S'agissant enfin des possibilités de réintégration du recourant dans son pays d'origine, ce dernier a indiqué être entré en Suisse à l'âge de 26 ans et a donc passé toute son enfance et son adolescence au Kosovo. Or, ces années apparaissent comme essentielles pour la formation de la personnalité et, partant, pour l'intégration sociale et culturelle. Par ailleurs, bien que le recourant vive en Suisse depuis plusieurs années, on ne saurait retenir qu'il soit devenu complètement étranger à sa patrie comme il le soutient; il est d'ailleurs probable qu'il dispose encore d'un réseau social au Kosovo. Enfin, il n'allègue pas souffrir de problèmes de santé particuliers, si bien qu'une réintégration dans son pays d'origine est exigible.

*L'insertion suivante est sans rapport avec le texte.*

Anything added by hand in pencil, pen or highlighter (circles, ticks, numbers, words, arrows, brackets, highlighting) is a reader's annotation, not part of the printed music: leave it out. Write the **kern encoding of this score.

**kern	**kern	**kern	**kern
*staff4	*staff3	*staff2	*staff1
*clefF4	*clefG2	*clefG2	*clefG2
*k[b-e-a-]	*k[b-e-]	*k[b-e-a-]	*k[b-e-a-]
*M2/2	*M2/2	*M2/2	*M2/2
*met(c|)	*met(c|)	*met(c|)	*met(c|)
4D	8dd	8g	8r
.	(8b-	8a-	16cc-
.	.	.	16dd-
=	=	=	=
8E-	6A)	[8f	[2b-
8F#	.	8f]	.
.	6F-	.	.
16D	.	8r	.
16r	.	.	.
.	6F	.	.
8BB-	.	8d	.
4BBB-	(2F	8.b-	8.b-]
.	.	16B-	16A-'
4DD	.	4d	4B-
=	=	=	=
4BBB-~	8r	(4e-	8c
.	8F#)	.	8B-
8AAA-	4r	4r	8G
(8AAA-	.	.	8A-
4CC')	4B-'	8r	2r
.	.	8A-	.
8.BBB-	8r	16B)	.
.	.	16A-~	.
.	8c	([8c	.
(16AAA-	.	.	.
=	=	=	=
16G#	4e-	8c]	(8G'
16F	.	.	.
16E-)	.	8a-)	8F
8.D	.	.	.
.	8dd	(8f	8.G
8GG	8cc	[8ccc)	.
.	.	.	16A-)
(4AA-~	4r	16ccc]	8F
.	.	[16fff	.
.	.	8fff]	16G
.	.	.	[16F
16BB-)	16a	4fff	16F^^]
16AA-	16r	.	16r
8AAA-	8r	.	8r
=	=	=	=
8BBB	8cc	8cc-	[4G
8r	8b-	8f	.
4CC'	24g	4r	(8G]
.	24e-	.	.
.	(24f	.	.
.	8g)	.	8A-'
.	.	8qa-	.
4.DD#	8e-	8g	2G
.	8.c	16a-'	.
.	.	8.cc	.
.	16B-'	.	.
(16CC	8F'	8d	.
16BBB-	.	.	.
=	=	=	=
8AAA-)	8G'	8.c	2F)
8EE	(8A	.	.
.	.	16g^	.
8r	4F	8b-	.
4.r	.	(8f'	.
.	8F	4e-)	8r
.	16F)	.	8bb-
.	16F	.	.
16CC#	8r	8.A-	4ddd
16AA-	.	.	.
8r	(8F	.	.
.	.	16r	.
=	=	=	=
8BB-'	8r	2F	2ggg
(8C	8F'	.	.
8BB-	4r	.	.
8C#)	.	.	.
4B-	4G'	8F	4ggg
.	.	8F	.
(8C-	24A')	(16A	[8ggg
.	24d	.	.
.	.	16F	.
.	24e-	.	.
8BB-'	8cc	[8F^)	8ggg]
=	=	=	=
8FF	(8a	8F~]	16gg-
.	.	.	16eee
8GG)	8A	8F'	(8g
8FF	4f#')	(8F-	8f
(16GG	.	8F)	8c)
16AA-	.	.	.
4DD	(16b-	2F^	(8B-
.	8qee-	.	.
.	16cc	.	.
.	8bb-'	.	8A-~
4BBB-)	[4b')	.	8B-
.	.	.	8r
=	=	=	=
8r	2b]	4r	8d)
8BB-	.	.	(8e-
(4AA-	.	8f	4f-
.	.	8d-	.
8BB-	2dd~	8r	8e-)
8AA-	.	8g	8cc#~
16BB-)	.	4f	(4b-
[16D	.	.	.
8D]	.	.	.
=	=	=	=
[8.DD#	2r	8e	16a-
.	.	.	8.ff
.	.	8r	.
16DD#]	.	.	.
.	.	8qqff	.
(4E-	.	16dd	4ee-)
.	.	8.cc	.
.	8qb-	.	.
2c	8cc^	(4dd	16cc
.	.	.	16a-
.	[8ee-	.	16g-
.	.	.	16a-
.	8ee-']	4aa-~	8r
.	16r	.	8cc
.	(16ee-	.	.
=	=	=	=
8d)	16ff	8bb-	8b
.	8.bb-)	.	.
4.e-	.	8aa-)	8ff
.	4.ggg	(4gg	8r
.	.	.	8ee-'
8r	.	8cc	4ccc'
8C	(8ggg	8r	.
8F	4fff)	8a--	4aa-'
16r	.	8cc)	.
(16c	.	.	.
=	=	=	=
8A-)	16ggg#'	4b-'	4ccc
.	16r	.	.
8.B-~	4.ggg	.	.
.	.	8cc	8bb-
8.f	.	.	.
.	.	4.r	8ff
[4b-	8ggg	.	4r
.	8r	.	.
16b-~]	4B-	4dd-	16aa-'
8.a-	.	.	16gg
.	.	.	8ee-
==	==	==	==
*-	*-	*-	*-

dd) Partant, au terme d'une appréciation de l'ensemble des circonstances de la présente cause, le tribunal, à l'instar de l'autorité inférieure, parvient à la conclusion que la situation du recourant, envisagée dans sa globalité, n'est pas constitutive d'un cas individuel d'extrême gravité au sens de l'art. 30 al. 1 let. b LEI et de la jurisprudence restrictive en la matière.
6. Il ne résulte en outre pas du dossier qu’un renvoi ne serait pas possible, licite ou raisonnablement exigible au sens de l’art. 83 LEI, ce dont le recourant ne se prévaut d'ailleurs pas.
7. Le recours doit donc être rejeté et la décision attaquée confirmée. Le délai de départ imparti par la décision attaquée étant échu, un délai d'un mois dès la notification de l'arrêt est imparti au recourant pour quitter la Suisse. Vu le sort de la cause, les frais de justice, arrêtés à 600 francs, sont mis à la charge du recourant (cf. art 49 al. 1 LPA-VD; art. 1 et 4 al. 1 du tarif vaudois du 28 avril 2015 des frais judiciaires et des dépens en matière administrative [TFJDA; BLV 173.36.5.1]). Il n'y a pas lieu à l'allocation de dépens (cf. art. 55 al. 1 LPA-VD a contrario).
Par ces motifs
la Cour de droit administratif et public
du Tribunal cantonal
arrête:
I. Le recours est rejeté.
II. La décision sur opposition du Service de la population du 3 janvier 2024 est confirmée, un délai de départ d'un mois dès la notification du présent arrêt étant imparti au recourant pour quitter la Suisse.
III. Les frais d’arrêt, par 600 (six cents) francs, sont mis à la charge du recourant.
IV. Il n’est pas alloué de dépens.
Lausanne, le 24 juin 2024
Le présent arrêt est communiqué aux destinataires de l'avis d'envoi ci-joint, ainsi qu’au Secrétariat d’Etat aux migrations (SEM).
Il peut faire l'objet, dans les trente jours suivant sa notification, d'un recours au Tribunal fédéral (Tribunal fédéral suisse, 1000 Lausanne 14). Le recours en matière de droit public s'exerce aux conditions des articles 82 ss de la loi du 17 juin 2005 sur le Tribunal fédéral (LTF - RS 173.110), le recours constitutionnel subsidiaire à celles des articles 113 ss LTF. Le mémoire de recours doit être rédigé dans une langue officielle, indiquer les conclusions, les motifs et les moyens de preuve, et être signé. Les motifs doivent exposer succinctement en quoi l’acte attaqué viole le droit. Les pièces invoquées comme moyens de preuve doivent être jointes au mémoire, pour autant qu’elles soient en mains de la partie; il en va de même de la décision attaquée.